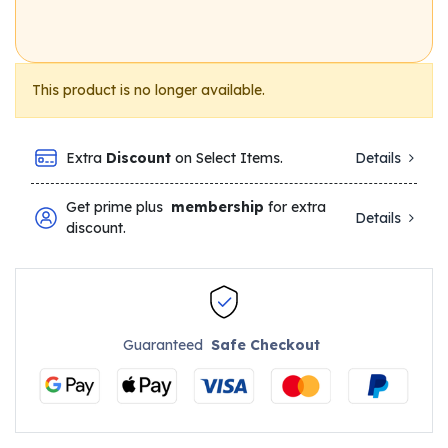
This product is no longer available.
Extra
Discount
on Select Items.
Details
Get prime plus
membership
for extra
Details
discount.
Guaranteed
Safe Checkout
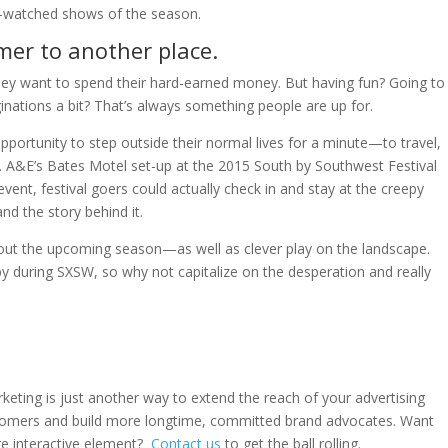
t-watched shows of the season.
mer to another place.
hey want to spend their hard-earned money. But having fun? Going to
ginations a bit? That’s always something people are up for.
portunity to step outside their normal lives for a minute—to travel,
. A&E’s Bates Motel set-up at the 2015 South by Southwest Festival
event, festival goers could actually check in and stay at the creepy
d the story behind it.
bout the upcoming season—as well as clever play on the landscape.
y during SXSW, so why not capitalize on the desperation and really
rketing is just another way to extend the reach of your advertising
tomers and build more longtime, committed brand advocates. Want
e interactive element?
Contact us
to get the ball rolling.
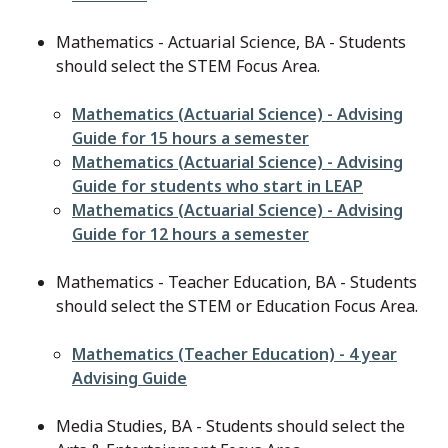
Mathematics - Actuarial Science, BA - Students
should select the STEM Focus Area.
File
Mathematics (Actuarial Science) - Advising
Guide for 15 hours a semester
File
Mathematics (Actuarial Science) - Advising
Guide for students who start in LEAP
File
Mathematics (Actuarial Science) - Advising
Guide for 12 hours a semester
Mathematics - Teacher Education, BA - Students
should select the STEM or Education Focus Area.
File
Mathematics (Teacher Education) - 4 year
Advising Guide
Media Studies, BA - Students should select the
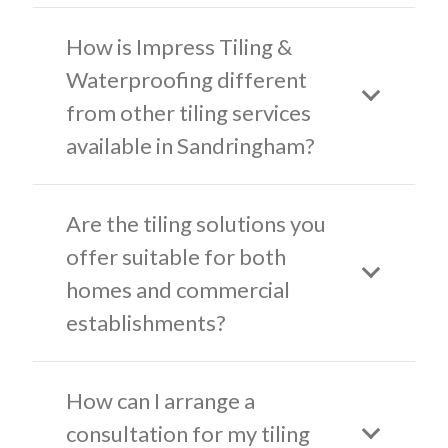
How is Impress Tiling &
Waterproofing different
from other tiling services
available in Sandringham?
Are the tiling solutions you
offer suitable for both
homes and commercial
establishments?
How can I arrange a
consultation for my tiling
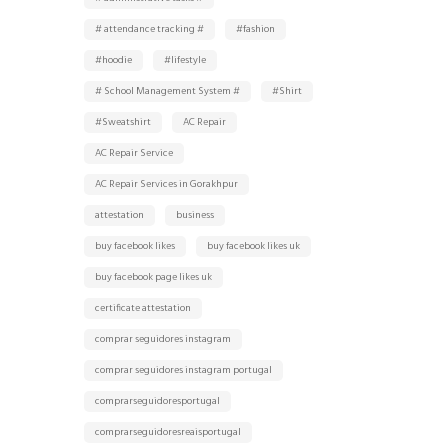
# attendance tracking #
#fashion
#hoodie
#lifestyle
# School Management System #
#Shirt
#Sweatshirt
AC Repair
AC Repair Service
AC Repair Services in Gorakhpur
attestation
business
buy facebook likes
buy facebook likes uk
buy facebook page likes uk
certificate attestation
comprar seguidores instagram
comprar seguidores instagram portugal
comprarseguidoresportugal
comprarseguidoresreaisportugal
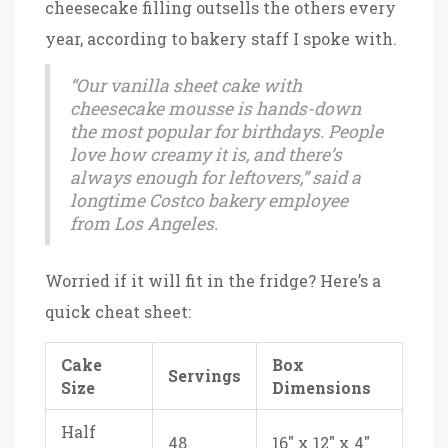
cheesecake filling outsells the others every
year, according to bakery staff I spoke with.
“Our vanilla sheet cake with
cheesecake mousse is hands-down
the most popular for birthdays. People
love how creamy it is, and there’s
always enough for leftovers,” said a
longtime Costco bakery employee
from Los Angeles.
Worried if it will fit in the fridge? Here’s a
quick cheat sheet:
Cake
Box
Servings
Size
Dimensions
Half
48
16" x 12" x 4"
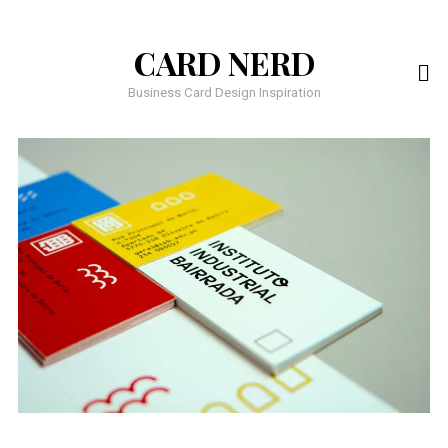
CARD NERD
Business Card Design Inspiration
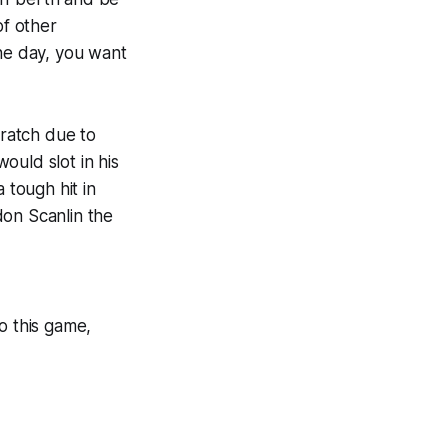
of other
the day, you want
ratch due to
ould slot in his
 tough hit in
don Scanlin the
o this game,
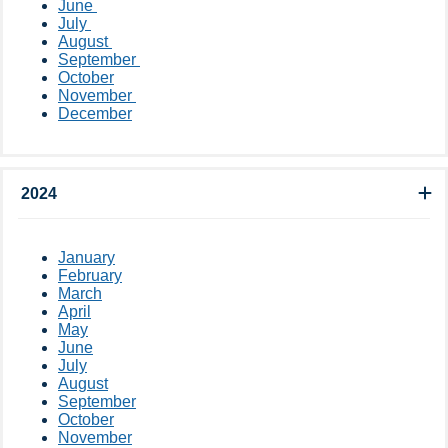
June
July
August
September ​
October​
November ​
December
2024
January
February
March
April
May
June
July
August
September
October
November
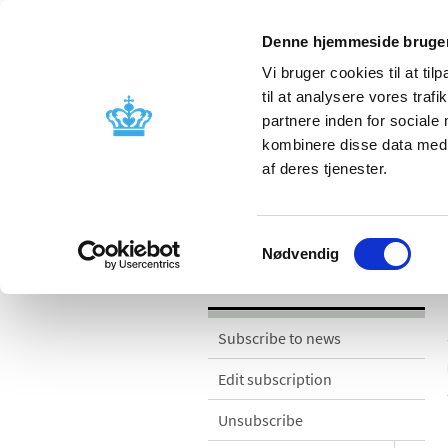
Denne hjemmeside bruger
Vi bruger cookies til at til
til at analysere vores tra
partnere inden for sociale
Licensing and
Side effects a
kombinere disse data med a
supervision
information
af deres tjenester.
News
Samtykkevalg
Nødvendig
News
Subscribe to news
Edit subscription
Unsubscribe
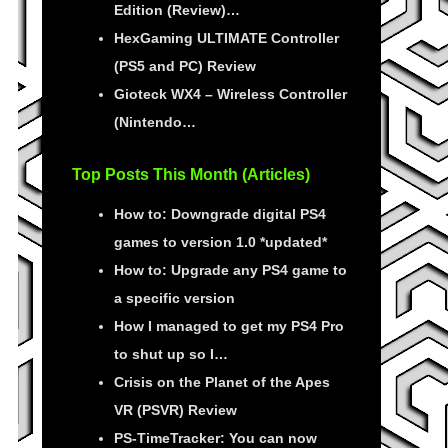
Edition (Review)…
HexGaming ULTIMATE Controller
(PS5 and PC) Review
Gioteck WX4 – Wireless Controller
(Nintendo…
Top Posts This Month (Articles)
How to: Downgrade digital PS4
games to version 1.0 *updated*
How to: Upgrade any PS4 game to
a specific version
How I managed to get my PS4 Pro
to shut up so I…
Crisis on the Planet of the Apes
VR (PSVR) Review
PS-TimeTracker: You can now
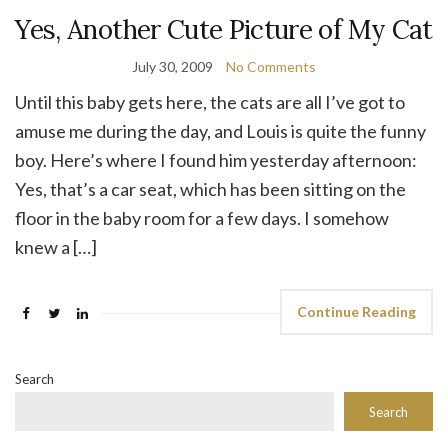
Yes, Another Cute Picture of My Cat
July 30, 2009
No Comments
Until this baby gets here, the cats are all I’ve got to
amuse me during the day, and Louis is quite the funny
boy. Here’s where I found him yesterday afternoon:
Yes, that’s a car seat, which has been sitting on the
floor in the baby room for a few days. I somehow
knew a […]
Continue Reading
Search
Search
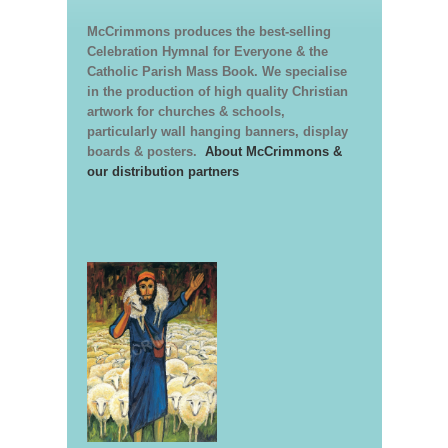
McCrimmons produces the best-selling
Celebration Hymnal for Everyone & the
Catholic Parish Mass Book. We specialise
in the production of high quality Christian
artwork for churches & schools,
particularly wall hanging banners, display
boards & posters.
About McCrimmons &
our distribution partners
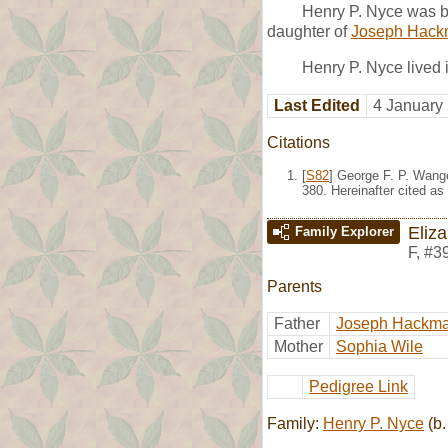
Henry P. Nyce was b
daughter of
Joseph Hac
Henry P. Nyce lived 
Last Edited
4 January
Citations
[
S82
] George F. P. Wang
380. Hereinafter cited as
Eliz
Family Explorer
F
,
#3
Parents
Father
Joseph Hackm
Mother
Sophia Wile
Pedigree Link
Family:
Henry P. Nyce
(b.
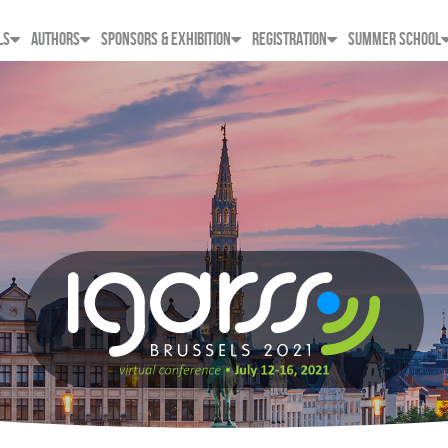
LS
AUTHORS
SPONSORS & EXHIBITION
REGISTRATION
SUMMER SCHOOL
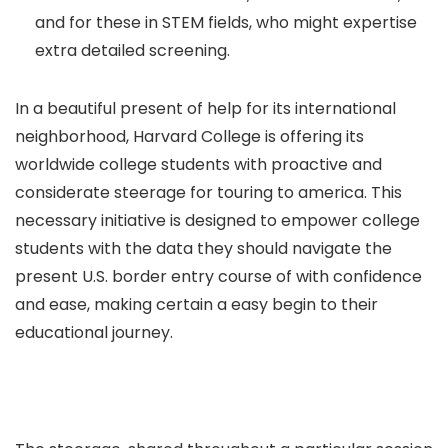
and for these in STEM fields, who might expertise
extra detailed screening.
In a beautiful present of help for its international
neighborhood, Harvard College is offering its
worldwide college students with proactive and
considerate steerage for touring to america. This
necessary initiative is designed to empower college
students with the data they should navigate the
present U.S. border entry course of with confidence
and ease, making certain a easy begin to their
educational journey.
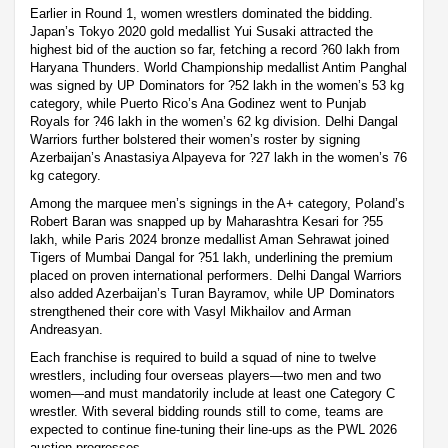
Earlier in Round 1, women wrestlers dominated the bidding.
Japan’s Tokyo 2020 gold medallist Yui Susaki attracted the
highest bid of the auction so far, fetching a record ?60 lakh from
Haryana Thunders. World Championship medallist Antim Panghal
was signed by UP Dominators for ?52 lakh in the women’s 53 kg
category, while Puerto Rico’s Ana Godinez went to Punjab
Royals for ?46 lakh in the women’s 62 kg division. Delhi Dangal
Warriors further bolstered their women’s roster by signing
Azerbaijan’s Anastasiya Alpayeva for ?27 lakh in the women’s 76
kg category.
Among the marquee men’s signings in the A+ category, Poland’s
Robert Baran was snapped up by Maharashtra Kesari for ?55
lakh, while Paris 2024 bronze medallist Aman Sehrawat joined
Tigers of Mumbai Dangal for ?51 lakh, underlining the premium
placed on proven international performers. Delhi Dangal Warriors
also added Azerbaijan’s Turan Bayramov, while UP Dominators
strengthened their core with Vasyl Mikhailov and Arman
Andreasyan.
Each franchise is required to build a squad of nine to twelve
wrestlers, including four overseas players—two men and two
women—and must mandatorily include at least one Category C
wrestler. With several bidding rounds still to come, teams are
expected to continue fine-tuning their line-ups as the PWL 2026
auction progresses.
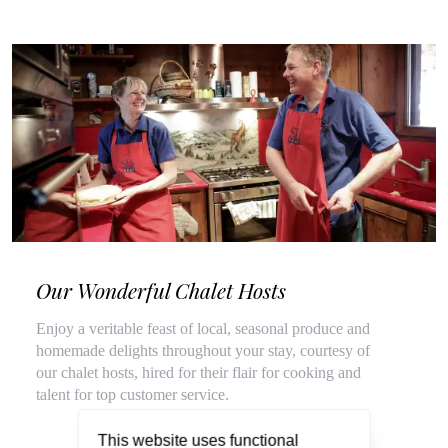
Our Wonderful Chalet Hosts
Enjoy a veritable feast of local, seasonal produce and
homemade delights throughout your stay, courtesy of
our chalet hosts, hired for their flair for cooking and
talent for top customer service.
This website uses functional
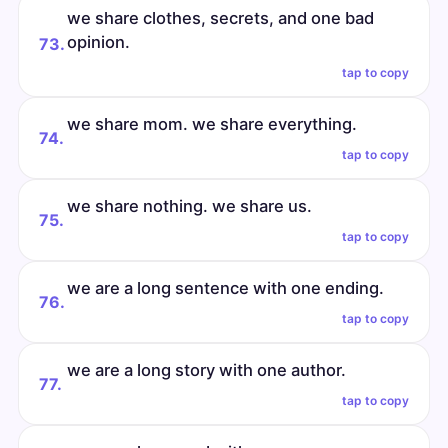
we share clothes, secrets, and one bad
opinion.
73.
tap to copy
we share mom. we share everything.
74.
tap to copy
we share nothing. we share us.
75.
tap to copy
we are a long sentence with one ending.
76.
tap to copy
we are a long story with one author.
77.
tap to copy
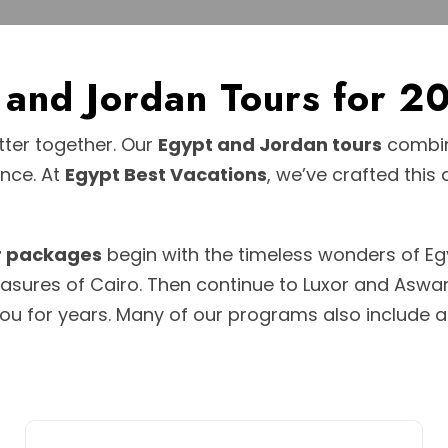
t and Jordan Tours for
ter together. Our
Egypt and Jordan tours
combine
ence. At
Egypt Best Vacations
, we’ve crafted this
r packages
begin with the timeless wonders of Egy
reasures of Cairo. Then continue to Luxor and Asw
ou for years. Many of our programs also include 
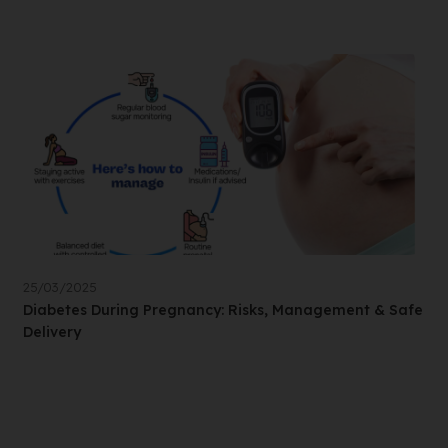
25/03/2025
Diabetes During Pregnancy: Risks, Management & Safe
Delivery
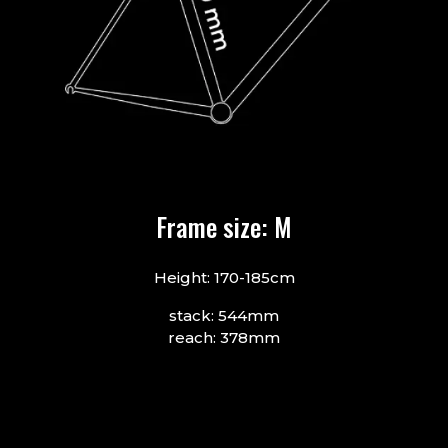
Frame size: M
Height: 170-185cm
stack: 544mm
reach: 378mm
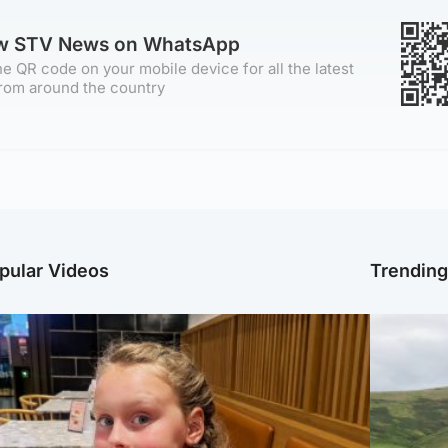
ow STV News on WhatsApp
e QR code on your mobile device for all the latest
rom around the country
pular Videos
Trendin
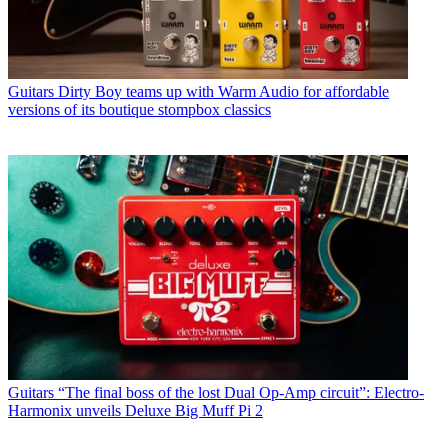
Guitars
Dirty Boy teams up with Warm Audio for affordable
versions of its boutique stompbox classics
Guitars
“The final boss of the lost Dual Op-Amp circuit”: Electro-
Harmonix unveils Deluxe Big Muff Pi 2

------------

=== Brief ===
Reproduce the entries word for word, from their very start through the line containing "comprarseguidoresreaisportugal", including that line. Leave the pictures out of your answer.

=== The completed task ===
This product is no longer available.
Extra
Discount
on Select Items.
Details
Get prime plus
membership
for extra
Details
discount.
Guaranteed
Safe Checkout
t-watched shows of the season.
mer to another place.
hey want to spend their hard-earned money. But having fun? Going to
ginations a bit? That’s always something people are up for.
portunity to step outside their normal lives for a minute—to travel,
. A&E’s Bates Motel set-up at the 2015 South by Southwest Festival
event, festival goers could actually check in and stay at the creepy
d the story behind it.
bout the upcoming season—as well as clever play on the landscape.
y during SXSW, so why not capitalize on the desperation and really
rketing is just another way to extend the reach of your advertising
tomers and build more longtime, committed brand advocates. Want
e interactive element?
Contact us
to get the ball rolling.
Mathematics - Actuarial Science, BA - Students
should select the STEM Focus Area.
File
Mathematics (Actuarial Science) - Advising
Guide for 15 hours a semester
File
Mathematics (Actuarial Science) - Advising
Guide for students who start in LEAP
File
Mathematics (Actuarial Science) - Advising
Guide for 12 hours a semester
Mathematics - Teacher Education, BA - Students
should select the STEM or Education Focus Area.
File
Mathematics (Teacher Education) - 4 year
Advising Guide
Media Studies, BA - Students should select the
How is Impress Tiling &
Waterproofing different
from other tiling services
available in Sandringham?
Are the tiling solutions you
offer suitable for both
homes and commercial
establishments?
How can I arrange a
consultation for my tiling
# attendance tracking #
#fashion
#hoodie
#lifestyle
# School Management System #
#Shirt
#Sweatshirt
AC Repair
AC Repair Service
AC Repair Services in Gorakhpur
attestation
business
buy facebook likes
buy facebook likes uk
buy facebook page likes uk
certificate attestation
comprar seguidores instagram
comprar seguidores instagram portugal
comprarseguidoresportugal
comprarseguidoresreaisportugal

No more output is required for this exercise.